My writing habits changed significantly when I got to graduate school. For one thing, I was a couple of years older, and my age led me to believe that I just couldn't gracefully pull all-nighters anymore. I had become too attached to my sleep and unwilling to stay up writing a paper. I also was better at scheduling my time. I bought a small calendar and wrote down all the due dates for my major essays so that I would be able to devote at least a weekend to each paper the week before it was due. Another factor in my decision to change was the fact that graduate-level papers tend to be more difficult and much longer. Instead of having to write five to seven page papers, I was now expected to write ten to twenty-five-page papers. I was overwhelmed by the length requirements, so I spent a good amount of time researching, taking notes, outlining my essays, and then putting all the pieces together. Graduate school changed the way I write academic essays.
As for my poetry writing, that is a bit of a different story. It is one thing to master academic writing. Writing poetry posed a whole different kind of challenge. I wrote poetry off and on as a young person and a teenager. In my last semester as an undergraduate, I took a poetry workshop class with Star Coulbrooke. I loved the way the class was structured. Each class period, everyone would bring one fresh poem they'd written to class. We would read the poem, and then everyone would say one positive thing about it. When everyone was done, we would each take turns saying something about the poem that could be improved. The format for the class was very relaxed, yet I learned a lot from my teachers and peers.

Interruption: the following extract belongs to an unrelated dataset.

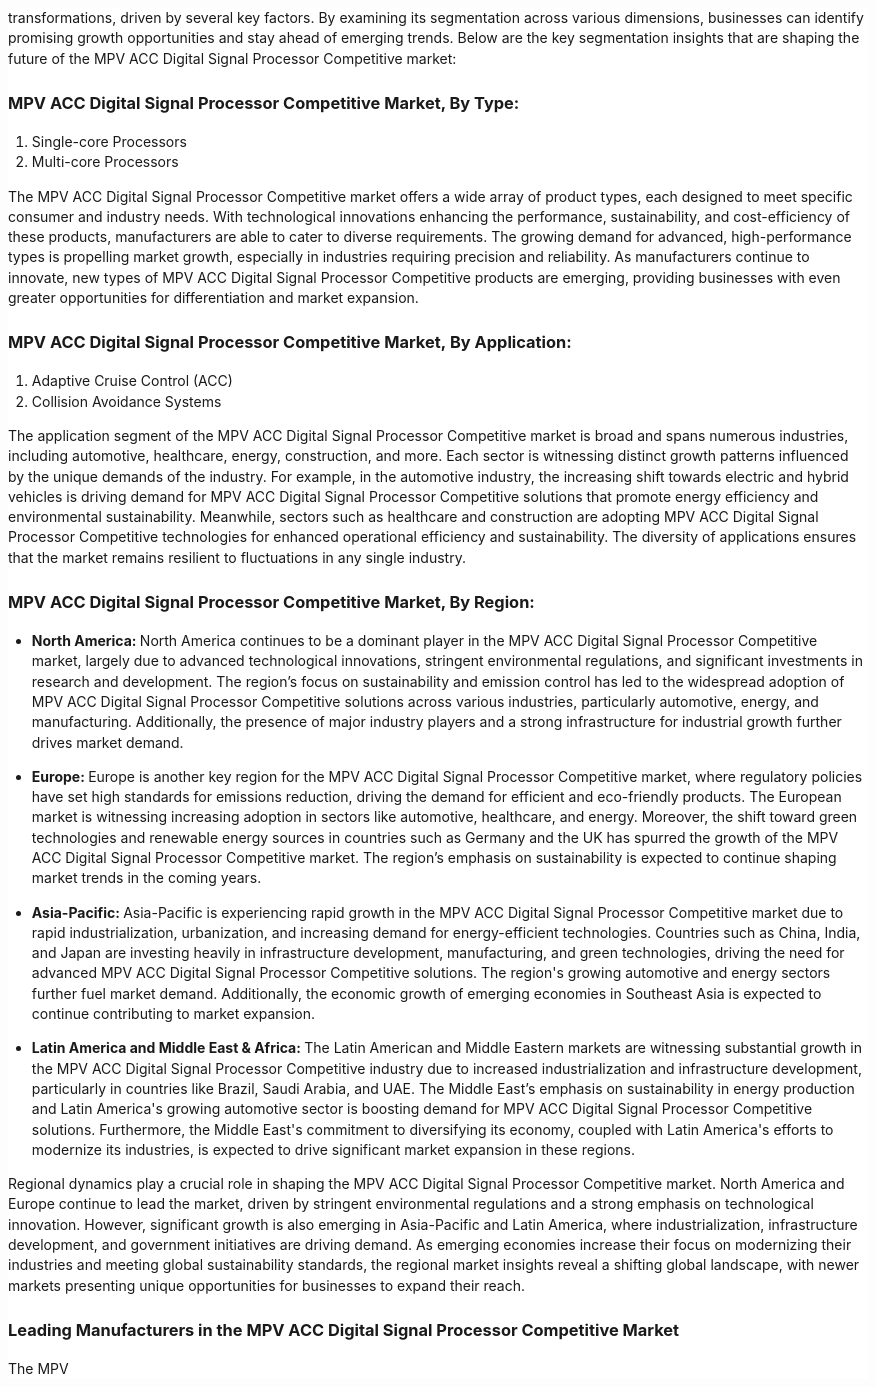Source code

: transformations, driven by several key factors. By examining its segmentation across various dimensions, businesses can identify promising growth opportunities and stay ahead of emerging trends. Below are the key segmentation insights that are shaping the future of the MPV ACC Digital Signal Processor Competitive market:</p><h3><strong>MPV ACC Digital Signal Processor Competitive Market, By Type:<br /></strong></h3><ol><li>Single-core Processors<li> Multi-core Processors</li></ol><p>The MPV ACC Digital Signal Processor Competitive market offers a wide array of product types, each designed to meet specific consumer and industry needs. With technological innovations enhancing the performance, sustainability, and cost-efficiency of these products, manufacturers are able to cater to diverse requirements. The growing demand for advanced, high-performance types is propelling market growth, especially in industries requiring precision and reliability. As manufacturers continue to innovate, new types of MPV ACC Digital Signal Processor Competitive products are emerging, providing businesses with even greater opportunities for differentiation and market expansion.</p><h3>MPV ACC Digital Signal Processor Competitive Market,&nbsp;By Application:</h3><ol><li>Adaptive Cruise Control (ACC)<li> Collision Avoidance Systems</li></ol><p>The application segment of the MPV ACC Digital Signal Processor Competitive market is broad and spans numerous industries, including automotive, healthcare, energy, construction, and more. Each sector is witnessing distinct growth patterns influenced by the unique demands of the industry. For example, in the automotive industry, the increasing shift towards electric and hybrid vehicles is driving demand for MPV ACC Digital Signal Processor Competitive solutions that promote energy efficiency and environmental sustainability. Meanwhile, sectors such as healthcare and construction are adopting MPV ACC Digital Signal Processor Competitive technologies for enhanced operational efficiency and sustainability. The diversity of applications ensures that the market remains resilient to fluctuations in any single industry.</p><h3>MPV ACC Digital Signal Processor Competitive Market, By Region:</h3><ul><li><p><strong>North America:&nbsp;</strong>North America continues to be a dominant player in the MPV ACC Digital Signal Processor Competitive market, largely due to advanced technological innovations, stringent environmental regulations, and significant investments in research and development. The region&rsquo;s focus on sustainability and emission control has led to the widespread adoption of MPV ACC Digital Signal Processor Competitive solutions across various industries, particularly automotive, energy, and manufacturing. Additionally, the presence of major industry players and a strong infrastructure for industrial growth further drives market demand.</p></li><li><p><strong><strong>Europe:&nbsp;</strong></strong>Europe is another key region for the MPV ACC Digital Signal Processor Competitive market, where regulatory policies have set high standards for emissions reduction, driving the demand for efficient and eco-friendly products. The European market is witnessing increasing adoption in sectors like automotive, healthcare, and energy. Moreover, the shift toward green technologies and renewable energy sources in countries such as Germany and the UK has spurred the growth of the MPV ACC Digital Signal Processor Competitive market. The region&rsquo;s emphasis on sustainability is expected to continue shaping market trends in the coming years.</p></li><li><p><strong><strong>Asia-Pacific:&nbsp;</strong></strong>Asia-Pacific is experiencing rapid growth in the MPV ACC Digital Signal Processor Competitive market due to rapid industrialization, urbanization, and increasing demand for energy-efficient technologies. Countries such as China, India, and Japan are investing heavily in infrastructure development, manufacturing, and green technologies, driving the need for advanced MPV ACC Digital Signal Processor Competitive solutions. The region's growing automotive and energy sectors further fuel market demand. Additionally, the economic growth of emerging economies in Southeast Asia is expected to continue contributing to market expansion.</p></li><li><p><strong><strong>Latin America and Middle East &amp; Africa:&nbsp;</strong></strong>The Latin American and Middle Eastern markets are witnessing substantial growth in the MPV ACC Digital Signal Processor Competitive industry due to increased industrialization and infrastructure development, particularly in countries like Brazil, Saudi Arabia, and UAE. The Middle East&rsquo;s emphasis on sustainability in energy production and Latin America's growing automotive sector is boosting demand for MPV ACC Digital Signal Processor Competitive solutions. Furthermore, the Middle East's commitment to diversifying its economy, coupled with Latin America's efforts to modernize its industries, is expected to drive significant market expansion in these regions.</p></li></ul><p>Regional dynamics play a crucial role in shaping the MPV ACC Digital Signal Processor Competitive market. North America and Europe continue to lead the market, driven by stringent environmental regulations and a strong emphasis on technological innovation. However, significant growth is also emerging in Asia-Pacific and Latin America, where industrialization, infrastructure development, and government initiatives are driving demand. As emerging economies increase their focus on modernizing their industries and meeting global sustainability standards, the regional market insights reveal a shifting global landscape, with newer markets presenting unique opportunities for businesses to expand their reach.</p><h3><strong>Leading Manufacturers in the MPV ACC Digital Signal Processor Competitive Market</strong></h3><p>The MPV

At the end of the semester, we did a poetry reading in the library that was open to the public.
I don't think my poetry was particularly good at that point. I remember my kind teacher taking a poem that I had worked on all semester. She turned it over and basically told me to start over. I was a bit crestfallen, but I took her advice and wrote a better, but not a great, poem.
Since that class, I hadn't written much poetry until about two years ago. I found myself struggling to stay positive and cheerful while taking care of my two young daughters full time. It is something that I always thought I wanted to do: stay at home and raise children. What I was not prepared for were the daily challenges, the monotony, the claustrophobia/cabin fever that being a stay-at-home mom inevitably bring. I had been actively involved in education for almost my entire life. I had just finished my masters in English when we brought our firstborn home. The pace of life from graduate school to homemaker felt like a screeching halt, and I became very depressed.
As a way out of that depression, I started teaching part time so I could have a break from my kids at least once a week. That helped. I also began to write poetry. There is a kind of therapy called scriptotherapy where the patient writes about traumatic experiences to help themselves heal. My experiences of being a mother weren't traumatic, so to speak, but the change from being a student to being a mother was a difficult adjustment, and writing helped to relieve some of my stress, frustration, anxiety, and depression. It helped me to gain a little bit of critical distance from my situation; it helped me to achieve a little perspective; and it also helped me to feel connected to a larger community outside of my home, especially as my poems have been accepted for publication.
I don't aspire to be a great Poet. I don't know that I have much to teach anyone (in a didactic way, or a look-what-awesome-stuff-I-can-do-in-my-poetry way). Mostly I feel that I learn from the experience of writing my poems. They help to complete me. They are a journal of my experience. They open me from the inside out. And if anyone is inspired by one of my poems, well, that is a chocolate coat on the strawberry.